Thursday, May 26, 2011

Did you find joy? Did you bring joy?

I spent the better part of last week (Tuesday morning through Monday night) accompanying the Clinton High School Science Olympiad team to the Science Olympiad Nationals. I am so grateful to Mary Ann for filling in for me while I was away (your thank-you gift is coming, I promise). This year I coached Sounds of Music (an event that did not compete at the state level in South Carolina). In a few short weeks we had to design and build two musical instruments to compete in an event that most teams had been working on all year. My team placed a respectable 31st out of 60 teams.

It was a long trip: two days to get there and two days to get back. Video systems on tour buses are both a blessing and a curse. They do bring some distraction that can keep kids from getting on each other’s’ nerves quite so easily, but this can come at the expense of having to endure some pretty awful examples of cinema art. Just because a teenage girl likes it doesn’t necessarily mean it’s a good movie. On the other hand, the Science Olympiad trips have enabled me to see (and enjoy) some movies that I have not seen before. One such movie on this trip was THE BUCKET LIST.

Aside from some coarse language (it’s a Jack Nicholson movie … go figure), the story is really quite good; heart-warming without excessive glurge. One of the stand-out scenes of the movie takes place atop a pyramid in Egypt. Citing what he said was the ancient Egyptian view of heaven, Carter (Morgan Freeman) forces Edward (Nicholson) to confront two important questions: Did you find joy in your life? Did you bring joy to the lives of others? While I firmly believe that heaven is ours based on a living, active, transformative faith in Jesus Christ, those two questions are important.
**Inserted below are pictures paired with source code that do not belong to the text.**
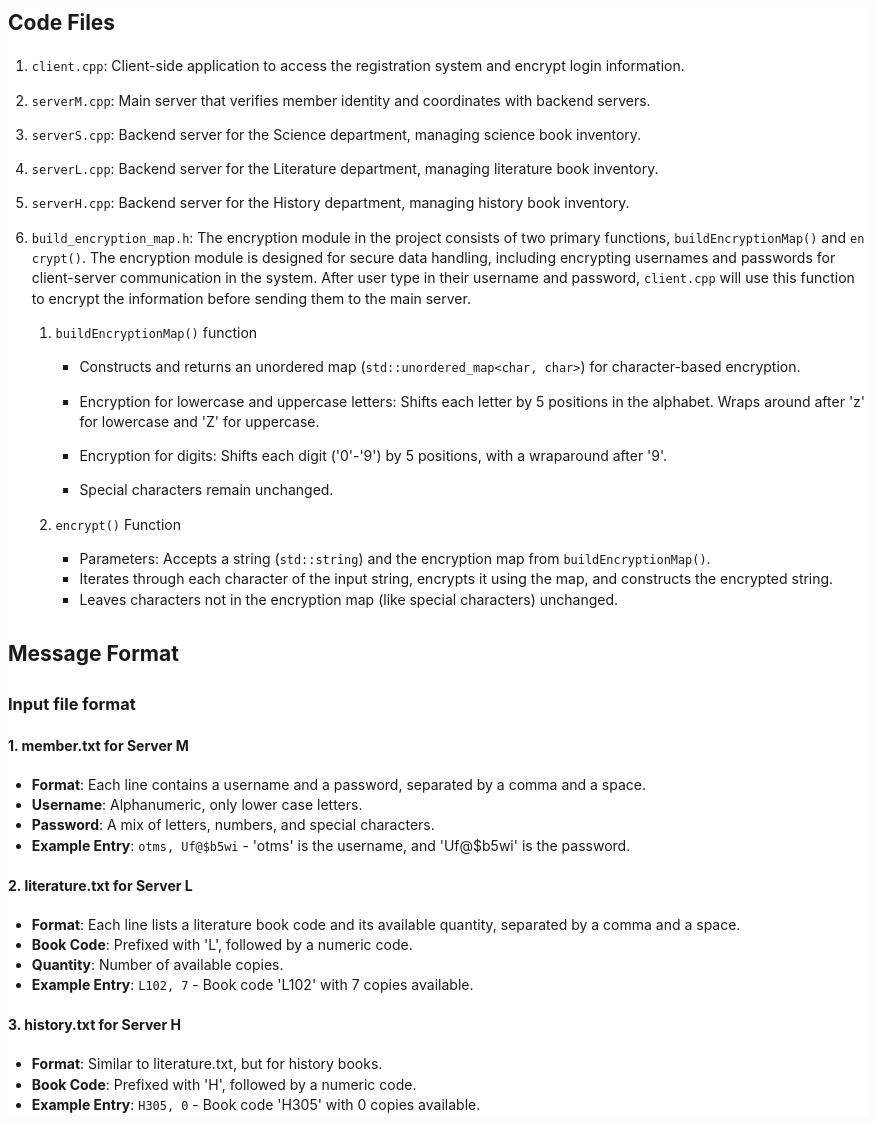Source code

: ## Code Files

1. `client.cpp`: Client-side application to access the registration system and encrypt login information.

2. `serverM.cpp`: Main server that verifies member identity and coordinates with backend servers.

3. `serverS.cpp`: Backend server for the Science department, managing science book inventory.

4. `serverL.cpp`: Backend server for the Literature department, managing literature book inventory.

5. `serverH.cpp`: Backend server for the History department, managing history book inventory.

6. `build_encryption_map.h`: The encryption module in the project consists of two primary functions, `buildEncryptionMap()` and `encrypt()`. The encryption module is designed for secure data handling, including encrypting usernames and passwords for client-server communication in the system. After user type in their username and password, `client.cpp` will use this function to encrypt the information before sending them to the main server.

   1. `buildEncryptionMap()` function

      - Constructs and returns an unordered map (`std::unordered_map<char, char>`) for character-based encryption.

      - Encryption for lowercase and uppercase letters: Shifts each letter by 5 positions in the alphabet. Wraps around after 'z' for lowercase and 'Z' for uppercase.
      - Encryption for digits: Shifts each digit ('0'-'9') by 5 positions, with a wraparound after '9'.
      - Special characters remain unchanged.

   2. `encrypt()` Function

      - Parameters: Accepts a string (`std::string`) and the encryption map from `buildEncryptionMap()`.
      - Iterates through each character of the input string, encrypts it using the map, and constructs the encrypted string.
      - Leaves characters not in the encryption map (like special characters) unchanged. 


## Message Format

### Input file format

#### 1. member.txt for Server M
- **Format**: Each line contains a username and a password, separated by a comma and a space.
- **Username**: Alphanumeric, only lower case letters.
- **Password**: A mix of letters, numbers, and special characters.
- **Example Entry**: `otms, Uf@$b5wi` - 'otms' is the username, and 'Uf@$b5wi' is the password.

#### 2. literature.txt for Server L
- **Format**: Each line lists a literature book code and its available quantity, separated by a comma and a space.
- **Book Code**: Prefixed with 'L', followed by a numeric code.
- **Quantity**: Number of available copies.
- **Example Entry**: `L102, 7` - Book code 'L102' with 7 copies available.

#### 3. history.txt for Server H
- **Format**: Similar to literature.txt, but for history books.
- **Book Code**: Prefixed with 'H', followed by a numeric code.
- **Example Entry**: `H305, 0` - Book code 'H305' with 0 copies available.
As I watched that scene, I was reminded of what the apostle Paul wrote in his letter to the Church at Philippi (Pp. 2:1-4. NIV):
Therefore if you have any encouragement from being united with Christ, if any comfort from his love, if any common sharing in the Spirit, if any tenderness and compassion, then make my joy complete by being like-minded, having the same love, being one in spirit and of one mind. Do nothing out of selfish ambition or vain conceit. Rather, in humility value others above yourselves, not looking to your own interests but each of you to the interests of the others.
The interesting thing (and I didn’t come up with this on my own) is that when you’re in a fellowship in which everyone is looking out for the interests of everyone else, you never have to worry about your own. A place like that would have to be overflowing with joy.

That’s enough to think about for now. The peace of Christ to you.